The open process of crowdfunding has some unexpected marketing and funding implications. For example, getting money for your venture faster undermines the marketing potential of crowdfunding. And, for donors at least, a sudden influx of money can lead subsequent donors to look for opportunities elsewhere.
Crowdfunding is becoming an increasingly popular way to raise funding for a new venture or a new cause. Because it is relatively new, academic research on how crowdfunding works, and how well it works, is still in its early stages. Researchers Gordon Burtch of the University of Minnesota’s Carlson School of Management, Anindya Ghose from NYU’s Stern School of Business, and Sunil Wattal from Temple University’s Fox School of Business decided to examine one aspect of crowdfunding, which is the behavior of donors based on the activity of previous donors.
In crowdfunding, funders are able to see what others have done — when and how much they have given. The researchers wanted to analyze whether this open information impacted the choices of the donors. Based on their analysis, they did find such an impact. Specifically, if a project is getting good funding, funders are less inclined to give money to that project. This behavior, write the researchers, suggest an altruistic motive: that is, they are looking for the projects that need their funding more than others.
Another insight from the research is that the longer it takes a venture to get money, the longer their project is on the crowdfunding site, and the more publicity it gets. From a marketing perspective, according to the research, this slow search for money actually helps in the long run. A quick funding of the project reduces the marketing benefit of the funding process.
The researchers used a website that secured funding for journalism projects. Because funded journalism projects would be published by the site and be made available free-of-charge, the site fell more into the charitable crowdfunding category than into rewards-based funding.
Crowdfunding can be divided into different categories: rewards-based, in which funder receive some kind of reward, which could be anything from a T-shirt to free product; equity-based funding in which lenders receive equity in the project, and lending-based crowdfunding in which money is lent with interest.
Because the crowdfunding site at the heart of the research might fall more into the charity-based funding, some implications of the results might be less applicable to entrepreneurial rewards- or equity-based crowdfunding sites. For example, because altruism seems to play a part in the donor’s decisions, the activity of previous funders may not have the same outcome as in this research; in other words, whether funders of entrepreneurial projects are going to be less likely to fund projects that have already received substantial funding — what the researchers call a ‘crowding out’ effect — is unclear. The researchers suggest that there may be some crowding out effect for rewards-based crowdfunding, which is the style facilitated by sites such as Kickstarter and IndieGoGo.

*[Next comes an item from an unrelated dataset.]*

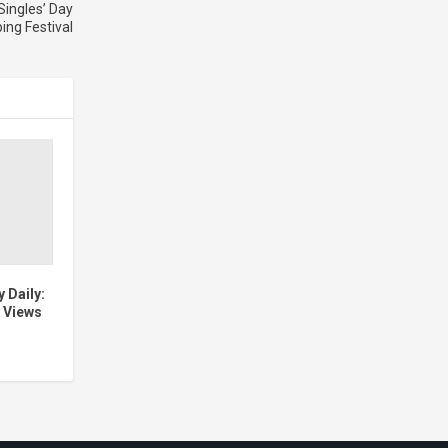
Singles’ Day
ing Festival
 Daily:
 Views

At any rate, it’s clear that any individual or organization seeking to acquire funds through crowdfunding sites should be prepared for the potential implications and influence of user behavior on the success of their venture.
In addition, a wider implication of the research for entrepreneurs and new businesses seeking funding is the potential impact of duration on the ultimate success of the venture. The longer the funding process, the greater the exposure of the pitch to the marketplace before it is implemented. This not only reveals a new ‘silver lining’ for slow-moving projects, but also raises the possibility that managers might be able to predict to some extent the performance of the venture based on its crowdfunding process.
An Empirical Examination of the Antecedents and Consequences of Contribution Patterns in Crowd-Funded Markets. Gordon Burtch, Anindya Ghose & Sunil Wattal. Information Systems Research (April 2013).